- [取り組む内容]:
A: 裁判例の本文から、「漁船が港に碇泊中、潜水夫がス」を含む語句で始まり「義務違反があるとはいえない。」で終わる部分を、「漁船」を「貨物船」に改めて書き直してください。
B: 裁判例について、次の問いに答えてください。
(i) 事件番号は何か。
(ii) 判決を出した裁判所名・部はどこか。
(iii) 高裁判例集の登載巻・号・頁はどれか。

- [ページ抜粋]:
######

裁判例結果詳細

事件番号

昭和47(う)1472

事件名

業務上過失致死被告事件

裁判年月日

昭和47年12月20日

裁判所名・部

東京高等裁判所 第一刑事部

結果

高裁判例集登載巻・号・頁

第25巻6号946頁

原審裁判所名

原審事件番号

判示事項

潜水夫がスクリユーのシヤフトに巻きついた延繩を取り除く作業中機関長がエンジンを始動させ右潜水夫を死亡させた場合において船長に業務上過失致死の注意義務違反がないとされた事例

裁判要旨

漁船が港に碇泊中、潜水夫がスクリユーのシヤフトに巻きついている延縄を取り除く作業をする際、機関長が上陸していたので、船長が右作業のため機関係員に命じてギヤを後退の状態にさせてシヤフトを出したが、これを機関長に知らせる方法をとらなかったため、潜水夫の作業中に帰船した機関長がこれに気付かず、出港準備のためエンジンを始動させ、これによりスクリユーを回転させて潜水夫を死亡させた場合において、機関長があらかじめ右潜水夫の来る時刻を知っており、したがつてその作業時間を予測していたとみられるのに、右帰船の際、船長その他の乗組員の何人にも自己の帰船を知らせることなく、ただちに機関室に入り、ギヤがニユートラルの状態になっているかどうかを確認しないで、エンジンを始動させたものであるときは、船長には、右潜水夫の死亡につき、業務上の注意義務違反があるとはいえない。

######

- [抜粋データ]:

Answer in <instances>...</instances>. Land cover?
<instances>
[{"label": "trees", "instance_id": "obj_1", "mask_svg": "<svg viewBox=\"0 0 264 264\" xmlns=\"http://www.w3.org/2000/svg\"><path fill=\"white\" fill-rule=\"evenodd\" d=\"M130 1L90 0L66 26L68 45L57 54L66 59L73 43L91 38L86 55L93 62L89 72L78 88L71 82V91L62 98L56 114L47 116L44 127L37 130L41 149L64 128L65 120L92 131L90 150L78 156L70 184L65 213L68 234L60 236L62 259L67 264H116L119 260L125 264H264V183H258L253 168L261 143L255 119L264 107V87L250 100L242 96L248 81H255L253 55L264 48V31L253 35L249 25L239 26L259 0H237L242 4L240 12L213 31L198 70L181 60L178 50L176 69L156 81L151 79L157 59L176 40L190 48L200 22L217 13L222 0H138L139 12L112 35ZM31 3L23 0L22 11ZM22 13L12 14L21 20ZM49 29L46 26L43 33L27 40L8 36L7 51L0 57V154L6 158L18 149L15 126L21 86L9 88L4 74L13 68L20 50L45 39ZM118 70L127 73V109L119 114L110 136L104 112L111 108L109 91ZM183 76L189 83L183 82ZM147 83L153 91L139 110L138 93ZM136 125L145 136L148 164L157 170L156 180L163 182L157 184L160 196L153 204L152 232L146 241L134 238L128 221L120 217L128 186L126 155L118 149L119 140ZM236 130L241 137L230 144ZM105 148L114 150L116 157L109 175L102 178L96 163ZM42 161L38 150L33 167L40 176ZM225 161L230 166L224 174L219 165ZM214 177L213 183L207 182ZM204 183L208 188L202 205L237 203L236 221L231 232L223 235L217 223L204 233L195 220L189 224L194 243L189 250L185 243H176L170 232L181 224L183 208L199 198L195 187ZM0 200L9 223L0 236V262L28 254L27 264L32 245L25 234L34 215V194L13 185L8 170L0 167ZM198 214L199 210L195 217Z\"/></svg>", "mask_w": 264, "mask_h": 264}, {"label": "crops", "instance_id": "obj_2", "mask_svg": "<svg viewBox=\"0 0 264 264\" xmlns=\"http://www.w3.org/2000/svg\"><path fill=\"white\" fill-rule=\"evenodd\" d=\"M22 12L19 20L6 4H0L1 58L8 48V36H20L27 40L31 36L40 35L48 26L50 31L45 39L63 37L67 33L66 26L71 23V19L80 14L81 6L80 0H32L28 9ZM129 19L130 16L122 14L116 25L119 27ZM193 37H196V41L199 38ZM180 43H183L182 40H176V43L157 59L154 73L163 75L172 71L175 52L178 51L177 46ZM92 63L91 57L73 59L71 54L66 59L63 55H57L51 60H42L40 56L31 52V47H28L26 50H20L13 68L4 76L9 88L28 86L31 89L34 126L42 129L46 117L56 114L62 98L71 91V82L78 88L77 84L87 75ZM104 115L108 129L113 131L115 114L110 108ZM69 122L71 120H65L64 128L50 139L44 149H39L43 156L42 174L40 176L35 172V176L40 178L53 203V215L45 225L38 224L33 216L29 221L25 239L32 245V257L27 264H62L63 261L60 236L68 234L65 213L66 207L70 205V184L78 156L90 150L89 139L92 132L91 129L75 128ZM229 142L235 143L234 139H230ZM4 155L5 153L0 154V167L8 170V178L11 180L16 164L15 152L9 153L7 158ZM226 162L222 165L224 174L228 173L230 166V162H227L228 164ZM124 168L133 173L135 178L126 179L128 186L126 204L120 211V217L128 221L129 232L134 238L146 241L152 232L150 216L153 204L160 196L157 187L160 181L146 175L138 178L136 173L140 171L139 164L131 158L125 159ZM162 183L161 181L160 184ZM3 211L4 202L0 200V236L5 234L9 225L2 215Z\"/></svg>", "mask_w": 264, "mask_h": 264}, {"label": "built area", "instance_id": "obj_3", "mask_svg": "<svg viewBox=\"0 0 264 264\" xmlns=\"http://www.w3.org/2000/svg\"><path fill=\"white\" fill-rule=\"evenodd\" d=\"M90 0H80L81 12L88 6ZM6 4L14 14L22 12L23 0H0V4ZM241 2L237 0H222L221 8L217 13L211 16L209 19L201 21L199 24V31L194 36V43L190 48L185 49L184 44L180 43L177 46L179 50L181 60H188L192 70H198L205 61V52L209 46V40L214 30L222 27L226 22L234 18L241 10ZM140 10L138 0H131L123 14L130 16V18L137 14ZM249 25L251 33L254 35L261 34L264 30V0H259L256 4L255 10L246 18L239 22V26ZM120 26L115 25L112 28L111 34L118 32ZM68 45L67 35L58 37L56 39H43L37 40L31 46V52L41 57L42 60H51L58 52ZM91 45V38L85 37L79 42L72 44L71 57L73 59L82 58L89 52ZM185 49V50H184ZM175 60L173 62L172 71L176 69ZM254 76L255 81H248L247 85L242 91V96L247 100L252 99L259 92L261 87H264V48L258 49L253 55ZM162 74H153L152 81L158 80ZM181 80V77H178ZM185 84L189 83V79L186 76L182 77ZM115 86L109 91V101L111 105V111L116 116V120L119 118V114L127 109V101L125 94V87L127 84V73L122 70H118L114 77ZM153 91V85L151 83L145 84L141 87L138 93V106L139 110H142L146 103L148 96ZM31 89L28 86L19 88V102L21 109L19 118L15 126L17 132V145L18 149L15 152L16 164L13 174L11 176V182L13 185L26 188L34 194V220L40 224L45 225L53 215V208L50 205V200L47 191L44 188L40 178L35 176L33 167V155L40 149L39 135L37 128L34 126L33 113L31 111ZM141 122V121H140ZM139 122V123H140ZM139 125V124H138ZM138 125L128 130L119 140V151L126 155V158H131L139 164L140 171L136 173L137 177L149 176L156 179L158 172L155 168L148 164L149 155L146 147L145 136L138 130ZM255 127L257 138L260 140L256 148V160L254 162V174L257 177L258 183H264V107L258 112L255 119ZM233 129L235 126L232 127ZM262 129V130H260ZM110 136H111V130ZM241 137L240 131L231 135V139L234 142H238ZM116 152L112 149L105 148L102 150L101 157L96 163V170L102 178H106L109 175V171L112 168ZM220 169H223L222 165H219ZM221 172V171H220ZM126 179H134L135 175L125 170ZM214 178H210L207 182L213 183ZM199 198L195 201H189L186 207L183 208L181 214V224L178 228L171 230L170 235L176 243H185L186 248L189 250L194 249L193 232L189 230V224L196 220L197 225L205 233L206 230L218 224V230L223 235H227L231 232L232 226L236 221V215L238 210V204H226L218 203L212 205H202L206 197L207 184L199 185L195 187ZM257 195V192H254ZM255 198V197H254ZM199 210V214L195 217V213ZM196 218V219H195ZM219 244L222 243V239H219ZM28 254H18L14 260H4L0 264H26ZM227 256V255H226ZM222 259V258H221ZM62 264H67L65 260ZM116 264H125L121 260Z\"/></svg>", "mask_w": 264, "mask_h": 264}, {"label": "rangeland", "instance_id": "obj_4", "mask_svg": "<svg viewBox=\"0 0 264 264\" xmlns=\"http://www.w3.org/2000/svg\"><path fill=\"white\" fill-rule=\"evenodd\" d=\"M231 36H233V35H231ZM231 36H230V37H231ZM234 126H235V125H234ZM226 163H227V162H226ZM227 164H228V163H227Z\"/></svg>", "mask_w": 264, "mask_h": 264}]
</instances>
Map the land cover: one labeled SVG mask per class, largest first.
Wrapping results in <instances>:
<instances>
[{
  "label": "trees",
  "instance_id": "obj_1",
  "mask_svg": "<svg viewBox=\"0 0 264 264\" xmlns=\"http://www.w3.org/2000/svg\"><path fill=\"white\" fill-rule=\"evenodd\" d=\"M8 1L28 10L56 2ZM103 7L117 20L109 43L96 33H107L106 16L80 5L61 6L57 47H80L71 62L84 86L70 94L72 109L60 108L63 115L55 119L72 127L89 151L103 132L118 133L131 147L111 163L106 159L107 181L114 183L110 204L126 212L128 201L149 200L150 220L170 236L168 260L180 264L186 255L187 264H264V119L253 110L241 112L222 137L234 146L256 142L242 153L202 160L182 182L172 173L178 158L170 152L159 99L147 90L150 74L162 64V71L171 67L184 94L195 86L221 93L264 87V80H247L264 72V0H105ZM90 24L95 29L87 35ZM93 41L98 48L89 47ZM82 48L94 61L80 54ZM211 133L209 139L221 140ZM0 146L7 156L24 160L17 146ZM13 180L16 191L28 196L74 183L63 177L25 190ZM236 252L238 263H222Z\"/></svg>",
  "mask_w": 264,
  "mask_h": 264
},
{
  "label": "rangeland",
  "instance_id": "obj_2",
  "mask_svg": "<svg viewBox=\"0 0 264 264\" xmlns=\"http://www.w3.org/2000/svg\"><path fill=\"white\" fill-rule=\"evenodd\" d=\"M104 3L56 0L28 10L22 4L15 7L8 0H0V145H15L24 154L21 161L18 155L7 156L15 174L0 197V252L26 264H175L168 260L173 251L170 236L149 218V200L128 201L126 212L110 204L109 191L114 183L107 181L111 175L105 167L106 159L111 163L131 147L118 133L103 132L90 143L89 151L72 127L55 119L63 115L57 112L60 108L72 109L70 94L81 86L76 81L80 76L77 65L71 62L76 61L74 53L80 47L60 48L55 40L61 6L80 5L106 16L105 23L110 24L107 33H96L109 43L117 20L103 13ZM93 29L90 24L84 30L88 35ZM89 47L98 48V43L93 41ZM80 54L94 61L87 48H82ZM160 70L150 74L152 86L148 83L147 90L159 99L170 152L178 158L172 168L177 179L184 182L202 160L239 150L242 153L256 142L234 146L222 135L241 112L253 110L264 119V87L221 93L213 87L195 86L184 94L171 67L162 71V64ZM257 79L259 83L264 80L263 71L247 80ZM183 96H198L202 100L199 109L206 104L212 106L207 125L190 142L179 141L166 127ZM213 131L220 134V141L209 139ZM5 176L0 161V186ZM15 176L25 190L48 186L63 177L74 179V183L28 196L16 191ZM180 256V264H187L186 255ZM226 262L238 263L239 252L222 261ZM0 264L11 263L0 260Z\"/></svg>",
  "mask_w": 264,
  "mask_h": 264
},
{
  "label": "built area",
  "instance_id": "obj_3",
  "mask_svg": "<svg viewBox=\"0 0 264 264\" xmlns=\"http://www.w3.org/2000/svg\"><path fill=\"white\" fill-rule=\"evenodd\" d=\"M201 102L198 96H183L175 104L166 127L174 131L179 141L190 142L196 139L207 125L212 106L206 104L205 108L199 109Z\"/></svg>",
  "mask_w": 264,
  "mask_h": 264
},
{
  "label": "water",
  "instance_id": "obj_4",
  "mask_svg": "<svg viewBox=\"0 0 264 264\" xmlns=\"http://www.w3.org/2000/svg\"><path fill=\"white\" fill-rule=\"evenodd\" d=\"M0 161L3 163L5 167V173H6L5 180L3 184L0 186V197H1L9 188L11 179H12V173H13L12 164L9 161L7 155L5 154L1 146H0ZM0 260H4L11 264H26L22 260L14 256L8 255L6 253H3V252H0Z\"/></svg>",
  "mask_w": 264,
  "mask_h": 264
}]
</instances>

######

- [演習の結果]:
A:
貨物船が港に碇泊中、潜水夫がスクリユーのシヤフトに巻きついている延縄を取り除く作業をする際、機関長が上陸していたので、船長が右作業のため機関係員に命じてギヤを後退の状態にさせてシヤフトを出したが、これを機関長に知らせる方法をとらなかったため、潜水夫の作業中に帰船した機関長がこれに気付かず、出港準備のためエンジンを始動させ、これによりスクリユーを回転させて潜水夫を死亡させた場合において、機関長があらかじめ右潜水夫の来る時刻を知っており、したがつてその作業時間を予測していたとみられるのに、右帰船の際、船長その他の乗組員の何人にも自己の帰船を知らせることなく、ただちに機関室に入り、ギヤがニユートラルの状態になっているかどうかを確認しないで、エンジンを始動させたものであるときは、船長には、右潜水夫の死亡につき、業務上の注意義務違反があるとはいえない。

B:
(i) 昭和47(う)1472
(ii) 東京高等裁判所 第一刑事部
(iii) 第25巻6号946頁